Task requirements: Print the records exactly as written, and let no picture into the answer.

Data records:
+ + + +

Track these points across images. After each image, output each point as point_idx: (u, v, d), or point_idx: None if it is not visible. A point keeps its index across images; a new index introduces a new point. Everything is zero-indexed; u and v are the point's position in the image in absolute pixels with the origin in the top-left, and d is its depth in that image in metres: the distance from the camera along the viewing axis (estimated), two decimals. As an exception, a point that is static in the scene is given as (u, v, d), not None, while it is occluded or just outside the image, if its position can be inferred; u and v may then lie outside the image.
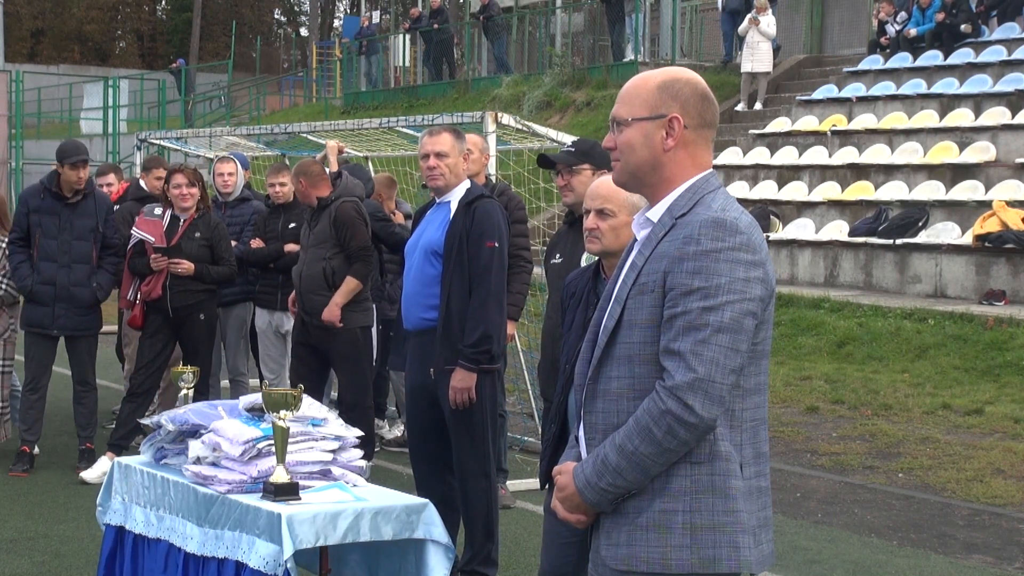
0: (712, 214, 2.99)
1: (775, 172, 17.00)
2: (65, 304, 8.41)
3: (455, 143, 6.08)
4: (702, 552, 2.98)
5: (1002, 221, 13.07)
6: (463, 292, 5.95)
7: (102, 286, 8.50)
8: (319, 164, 8.29)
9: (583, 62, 25.91)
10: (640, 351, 3.01)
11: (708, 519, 2.98)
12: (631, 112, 3.10)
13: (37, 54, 54.04)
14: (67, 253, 8.42)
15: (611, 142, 3.16)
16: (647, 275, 3.02)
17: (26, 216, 8.48)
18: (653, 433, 2.92)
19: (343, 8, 60.09)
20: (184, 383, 5.45)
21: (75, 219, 8.44)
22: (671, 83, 3.10)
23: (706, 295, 2.91)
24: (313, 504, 4.54)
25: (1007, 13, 18.77)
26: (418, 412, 6.20)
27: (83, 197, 8.47)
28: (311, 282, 7.76)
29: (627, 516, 3.03)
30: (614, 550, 3.05)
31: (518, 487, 8.02)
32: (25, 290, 8.48)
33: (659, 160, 3.10)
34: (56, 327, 8.45)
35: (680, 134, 3.08)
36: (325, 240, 7.81)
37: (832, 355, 12.24)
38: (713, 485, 2.98)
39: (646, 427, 2.92)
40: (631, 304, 3.03)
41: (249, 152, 14.47)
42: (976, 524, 7.60)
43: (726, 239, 2.95)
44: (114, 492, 5.29)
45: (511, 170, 11.16)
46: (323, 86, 35.76)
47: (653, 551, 2.99)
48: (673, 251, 2.97)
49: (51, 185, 8.49)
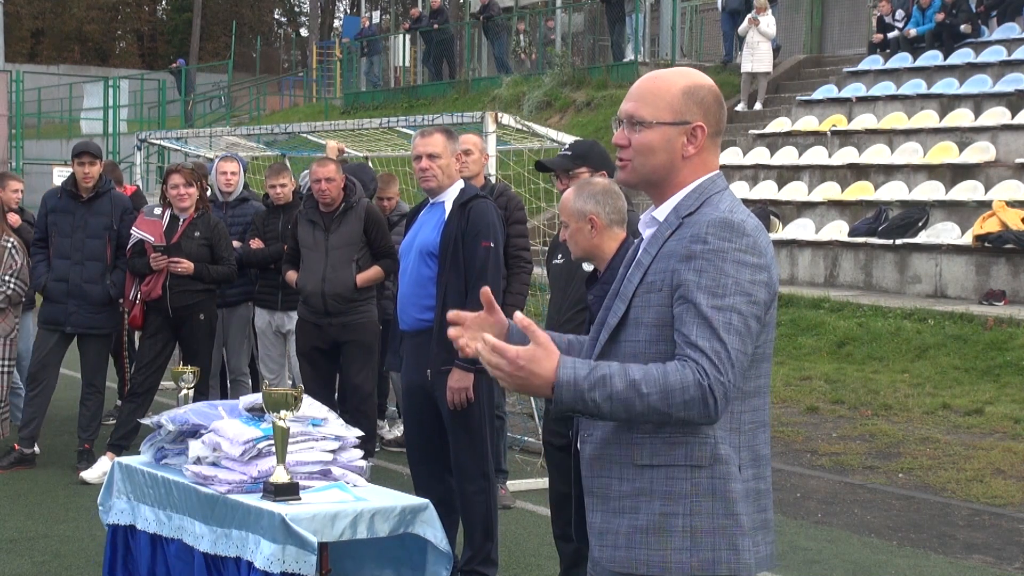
0: (719, 214, 2.98)
1: (775, 172, 17.00)
2: (78, 301, 8.42)
3: (447, 144, 6.07)
4: (702, 555, 2.97)
5: (1002, 221, 13.07)
6: (459, 292, 5.94)
7: (116, 284, 8.50)
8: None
9: (583, 62, 25.90)
10: (645, 349, 2.99)
11: (708, 522, 2.97)
12: (655, 115, 3.05)
13: (37, 54, 54.07)
14: (80, 251, 8.45)
15: (624, 139, 3.09)
16: (654, 274, 3.00)
17: (45, 217, 8.59)
18: (673, 397, 2.83)
19: (343, 8, 60.11)
20: (184, 383, 5.45)
21: (89, 217, 8.48)
22: (696, 89, 3.08)
23: (713, 294, 2.91)
24: (313, 504, 4.55)
25: (1007, 13, 18.77)
26: (415, 413, 6.20)
27: (98, 196, 8.51)
28: (339, 285, 7.78)
29: (624, 516, 3.01)
30: (611, 552, 3.03)
31: (518, 487, 8.03)
32: (39, 287, 8.52)
33: (676, 165, 3.08)
34: (69, 324, 8.46)
35: (702, 143, 3.07)
36: (352, 242, 7.86)
37: (832, 355, 12.24)
38: (713, 488, 2.97)
39: (670, 387, 2.83)
40: (637, 302, 3.02)
41: (249, 152, 14.48)
42: (976, 524, 7.60)
43: (733, 240, 2.94)
44: (117, 492, 5.29)
45: (511, 170, 11.16)
46: (323, 86, 35.76)
47: (653, 554, 2.98)
48: (680, 250, 2.96)
49: (68, 185, 8.57)
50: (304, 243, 8.03)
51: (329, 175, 7.91)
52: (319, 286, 7.83)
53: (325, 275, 7.81)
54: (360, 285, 7.86)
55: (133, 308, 8.45)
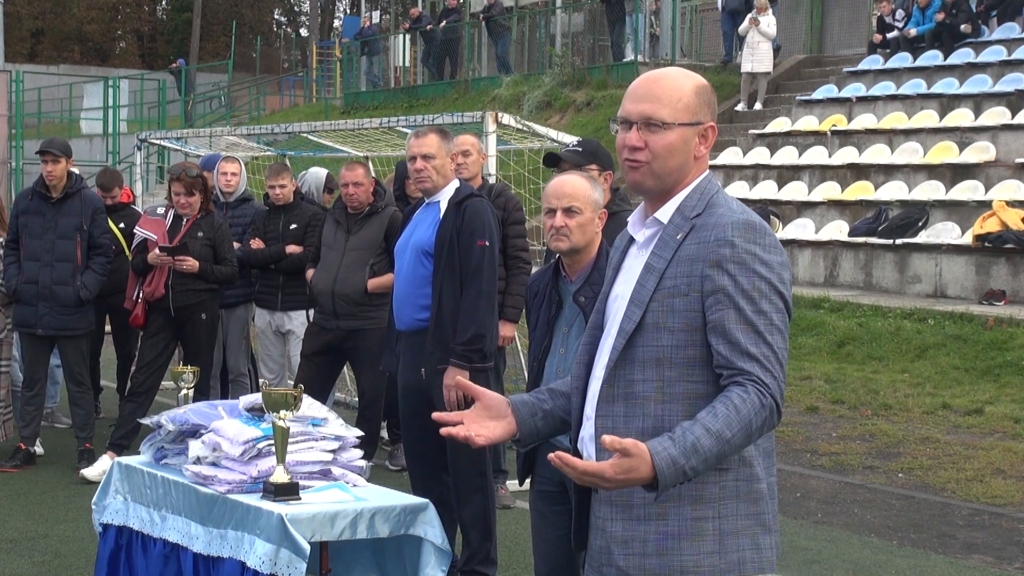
0: (738, 216, 2.99)
1: (775, 172, 17.00)
2: (48, 303, 8.37)
3: (441, 144, 6.07)
4: (728, 556, 2.99)
5: (1002, 221, 13.07)
6: (454, 291, 5.95)
7: (86, 285, 8.41)
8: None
9: (583, 62, 25.90)
10: (672, 354, 2.98)
11: (734, 524, 2.99)
12: (674, 116, 3.03)
13: (37, 54, 54.03)
14: (50, 252, 8.39)
15: (639, 141, 3.04)
16: (675, 278, 2.99)
17: (16, 218, 8.52)
18: (751, 426, 2.87)
19: (343, 8, 60.10)
20: (184, 383, 5.45)
21: (59, 218, 8.42)
22: (704, 90, 3.08)
23: (751, 298, 2.92)
24: (313, 504, 4.55)
25: (1007, 13, 18.77)
26: (412, 413, 6.20)
27: (68, 196, 8.45)
28: (349, 286, 7.77)
29: (650, 523, 3.00)
30: (640, 560, 3.01)
31: (518, 487, 8.02)
32: (10, 290, 8.48)
33: (688, 167, 3.07)
34: (40, 326, 8.42)
35: (712, 143, 3.10)
36: (371, 246, 7.84)
37: (832, 355, 12.24)
38: (738, 490, 3.00)
39: (747, 419, 2.86)
40: (656, 307, 3.00)
41: (249, 152, 14.48)
42: (976, 524, 7.60)
43: (758, 241, 2.96)
44: (114, 492, 5.29)
45: (511, 170, 11.16)
46: (323, 86, 35.76)
47: (687, 559, 2.98)
48: (706, 254, 2.96)
49: (38, 186, 8.52)
50: (325, 242, 8.02)
51: (357, 179, 7.87)
52: (330, 285, 7.81)
53: (338, 275, 7.80)
54: (371, 290, 7.78)
55: (135, 307, 8.44)
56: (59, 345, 8.59)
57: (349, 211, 7.94)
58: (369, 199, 7.92)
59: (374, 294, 7.80)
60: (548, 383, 4.47)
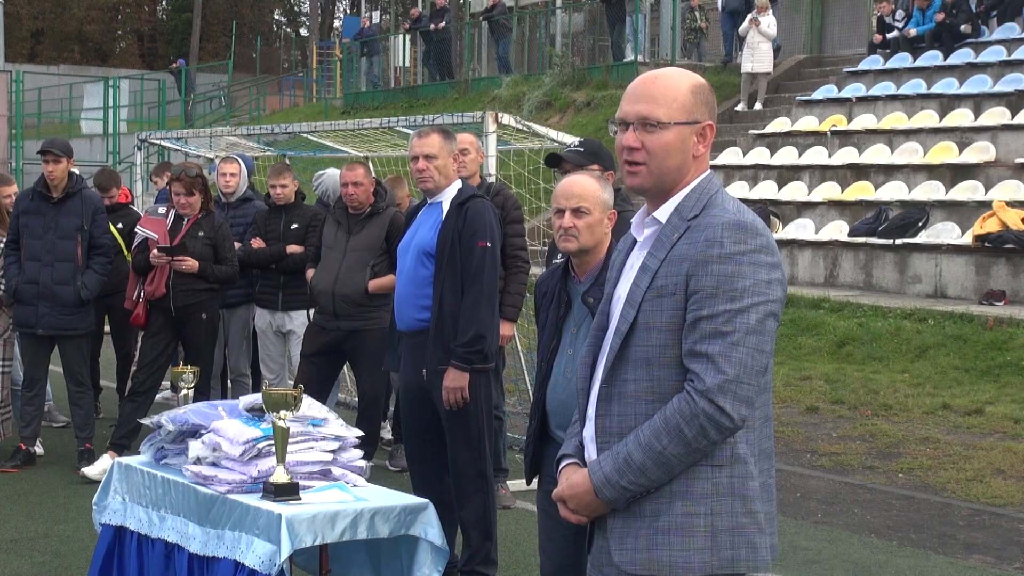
0: (731, 216, 2.98)
1: (775, 172, 17.00)
2: (49, 303, 8.37)
3: (444, 144, 6.06)
4: (721, 553, 2.99)
5: (1002, 221, 13.07)
6: (456, 292, 5.94)
7: (87, 285, 8.41)
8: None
9: (583, 62, 25.90)
10: (660, 354, 2.99)
11: (728, 521, 2.99)
12: (670, 115, 3.02)
13: (37, 54, 54.05)
14: (51, 252, 8.39)
15: (636, 142, 3.04)
16: (665, 278, 2.99)
17: (16, 219, 8.52)
18: (684, 434, 2.90)
19: (343, 8, 60.10)
20: (184, 383, 5.45)
21: (60, 218, 8.42)
22: (701, 88, 3.08)
23: (732, 298, 2.91)
24: (313, 504, 4.55)
25: (1007, 13, 18.77)
26: (412, 413, 6.20)
27: (69, 196, 8.45)
28: (350, 286, 7.76)
29: (644, 519, 3.01)
30: (631, 555, 3.02)
31: (518, 487, 8.01)
32: (11, 290, 8.49)
33: (687, 166, 3.07)
34: (41, 326, 8.42)
35: (710, 142, 3.09)
36: (372, 247, 7.83)
37: (832, 355, 12.24)
38: (732, 487, 2.99)
39: (676, 427, 2.90)
40: (647, 307, 3.00)
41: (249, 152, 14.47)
42: (976, 524, 7.60)
43: (748, 241, 2.95)
44: (113, 492, 5.29)
45: (511, 170, 11.16)
46: (323, 86, 35.76)
47: (676, 555, 2.98)
48: (695, 254, 2.95)
49: (39, 186, 8.52)
50: (326, 242, 8.01)
51: (357, 179, 7.84)
52: (331, 286, 7.81)
53: (338, 275, 7.79)
54: (372, 291, 7.77)
55: (136, 307, 8.44)
56: (59, 345, 8.59)
57: (350, 211, 7.94)
58: (369, 199, 7.92)
59: (374, 295, 7.79)
60: (555, 383, 4.49)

+ + + +

Solution for this exercise:
Track these points across images. After each image, output each point as point_idx: (u, v, d), or point_idx: None if it is not visible. A point keeps its index across images; a new index introduces a new point. Everything is zero-indexed; u and v are the point's position in the image in absolute pixels with the origin in the top-left, and d is its depth in that image in metres: the distance from the camera along the viewing axis (estimated), two decimals. As an exception, a point that is static in the scene is given as (u, v, d), not None, while it is occluded or just outside the image, if its position can be inferred; u and v may then lie outside the image.
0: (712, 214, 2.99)
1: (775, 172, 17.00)
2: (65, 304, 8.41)
3: (455, 143, 6.08)
4: (702, 552, 2.98)
5: (1002, 221, 13.07)
6: (463, 292, 5.95)
7: (102, 286, 8.50)
8: (319, 164, 8.29)
9: (583, 62, 25.91)
10: (640, 351, 3.01)
11: (708, 519, 2.98)
12: (631, 112, 3.10)
13: (37, 54, 54.04)
14: (67, 253, 8.42)
15: (611, 142, 3.16)
16: (647, 275, 3.02)
17: (26, 216, 8.48)
18: (653, 433, 2.92)
19: (343, 8, 60.09)
20: (184, 383, 5.45)
21: (75, 219, 8.44)
22: (671, 83, 3.10)
23: (706, 295, 2.91)
24: (313, 504, 4.54)
25: (1007, 13, 18.77)
26: (418, 412, 6.20)
27: (83, 197, 8.47)
28: (311, 282, 7.76)
29: (627, 516, 3.03)
30: (614, 550, 3.05)
31: (518, 487, 8.02)
32: (25, 290, 8.48)
33: (659, 160, 3.10)
34: (56, 327, 8.45)
35: (680, 134, 3.08)
36: (325, 240, 7.81)
37: (832, 355, 12.24)
38: (713, 485, 2.98)
39: (646, 427, 2.92)
40: (631, 304, 3.03)
41: (249, 152, 14.47)
42: (976, 524, 7.60)
43: (726, 239, 2.95)
44: (114, 492, 5.29)
45: (511, 170, 11.16)
46: (323, 86, 35.76)
47: (653, 551, 2.99)
48: (673, 251, 2.97)
49: (51, 185, 8.49)
0: (719, 214, 2.98)
1: (775, 172, 17.00)
2: (78, 301, 8.42)
3: (447, 144, 6.07)
4: (702, 555, 2.97)
5: (1002, 221, 13.07)
6: (459, 292, 5.94)
7: (116, 284, 8.50)
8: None
9: (583, 62, 25.90)
10: (645, 349, 2.99)
11: (708, 522, 2.97)
12: (655, 115, 3.05)
13: (37, 54, 54.07)
14: (80, 251, 8.45)
15: (624, 139, 3.09)
16: (654, 274, 3.00)
17: (45, 217, 8.59)
18: (673, 397, 2.83)
19: (343, 8, 60.11)
20: (184, 383, 5.45)
21: (89, 217, 8.48)
22: (696, 89, 3.08)
23: (713, 294, 2.91)
24: (313, 504, 4.55)
25: (1007, 13, 18.77)
26: (415, 413, 6.20)
27: (98, 196, 8.51)
28: (339, 285, 7.78)
29: (624, 516, 3.01)
30: (611, 552, 3.03)
31: (518, 487, 8.03)
32: (39, 287, 8.52)
33: (676, 165, 3.08)
34: (69, 324, 8.46)
35: (702, 143, 3.07)
36: (352, 242, 7.86)
37: (832, 355, 12.24)
38: (713, 488, 2.97)
39: (670, 387, 2.83)
40: (637, 302, 3.02)
41: (249, 152, 14.48)
42: (976, 524, 7.60)
43: (733, 240, 2.94)
44: (117, 492, 5.29)
45: (511, 170, 11.16)
46: (323, 86, 35.76)
47: (653, 554, 2.98)
48: (680, 250, 2.96)
49: (68, 185, 8.57)
50: (304, 243, 8.03)
51: (329, 175, 7.91)
52: (319, 286, 7.83)
53: (325, 275, 7.81)
54: (360, 285, 7.86)
55: (133, 308, 8.45)
0: (738, 216, 2.99)
1: (775, 172, 17.00)
2: (48, 303, 8.37)
3: (441, 144, 6.07)
4: (728, 556, 2.99)
5: (1002, 221, 13.07)
6: (454, 291, 5.95)
7: (86, 285, 8.41)
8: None
9: (583, 62, 25.90)
10: (672, 354, 2.98)
11: (734, 524, 2.99)
12: (674, 116, 3.03)
13: (37, 54, 54.03)
14: (50, 252, 8.39)
15: (639, 141, 3.04)
16: (675, 278, 2.99)
17: (16, 218, 8.52)
18: (751, 426, 2.87)
19: (343, 8, 60.10)
20: (184, 383, 5.45)
21: (59, 218, 8.42)
22: (704, 90, 3.08)
23: (751, 298, 2.92)
24: (313, 504, 4.55)
25: (1007, 13, 18.77)
26: (412, 413, 6.20)
27: (68, 196, 8.45)
28: (349, 286, 7.77)
29: (650, 523, 3.00)
30: (640, 560, 3.01)
31: (518, 487, 8.02)
32: (10, 290, 8.48)
33: (688, 167, 3.07)
34: (40, 326, 8.42)
35: (712, 143, 3.10)
36: (371, 246, 7.84)
37: (832, 355, 12.24)
38: (738, 490, 3.00)
39: (747, 419, 2.86)
40: (656, 307, 3.00)
41: (249, 152, 14.48)
42: (976, 524, 7.60)
43: (758, 241, 2.96)
44: (114, 492, 5.29)
45: (511, 170, 11.16)
46: (323, 86, 35.76)
47: (687, 559, 2.98)
48: (706, 254, 2.96)
49: (38, 186, 8.52)
50: (325, 242, 8.02)
51: (357, 179, 7.87)
52: (330, 285, 7.81)
53: (338, 275, 7.80)
54: (371, 290, 7.78)
55: (135, 307, 8.44)
56: (59, 345, 8.59)
57: (349, 211, 7.94)
58: (369, 199, 7.92)
59: (374, 294, 7.80)
60: (548, 383, 4.47)
0: (731, 216, 2.98)
1: (775, 172, 17.00)
2: (49, 303, 8.37)
3: (444, 144, 6.06)
4: (721, 553, 2.99)
5: (1002, 221, 13.07)
6: (456, 292, 5.94)
7: (87, 285, 8.41)
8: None
9: (583, 62, 25.90)
10: (660, 354, 2.99)
11: (728, 521, 2.99)
12: (670, 115, 3.02)
13: (37, 54, 54.05)
14: (51, 252, 8.39)
15: (636, 142, 3.04)
16: (665, 278, 2.99)
17: (16, 219, 8.52)
18: (684, 434, 2.90)
19: (343, 8, 60.10)
20: (184, 383, 5.45)
21: (60, 218, 8.42)
22: (701, 88, 3.08)
23: (732, 298, 2.91)
24: (313, 504, 4.55)
25: (1007, 13, 18.77)
26: (412, 413, 6.20)
27: (69, 196, 8.45)
28: (350, 286, 7.76)
29: (644, 519, 3.01)
30: (631, 555, 3.02)
31: (518, 487, 8.01)
32: (11, 290, 8.49)
33: (687, 166, 3.07)
34: (41, 326, 8.42)
35: (710, 142, 3.09)
36: (372, 247, 7.83)
37: (832, 355, 12.24)
38: (732, 487, 2.99)
39: (676, 427, 2.90)
40: (647, 307, 3.00)
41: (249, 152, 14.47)
42: (976, 524, 7.60)
43: (748, 241, 2.95)
44: (113, 492, 5.29)
45: (511, 170, 11.16)
46: (323, 86, 35.76)
47: (676, 555, 2.98)
48: (695, 254, 2.95)
49: (39, 186, 8.52)
50: (326, 242, 8.01)
51: (357, 179, 7.84)
52: (331, 286, 7.81)
53: (338, 275, 7.79)
54: (372, 291, 7.77)
55: (136, 307, 8.44)
56: (59, 345, 8.59)
57: (350, 211, 7.94)
58: (369, 199, 7.92)
59: (374, 295, 7.79)
60: (555, 383, 4.49)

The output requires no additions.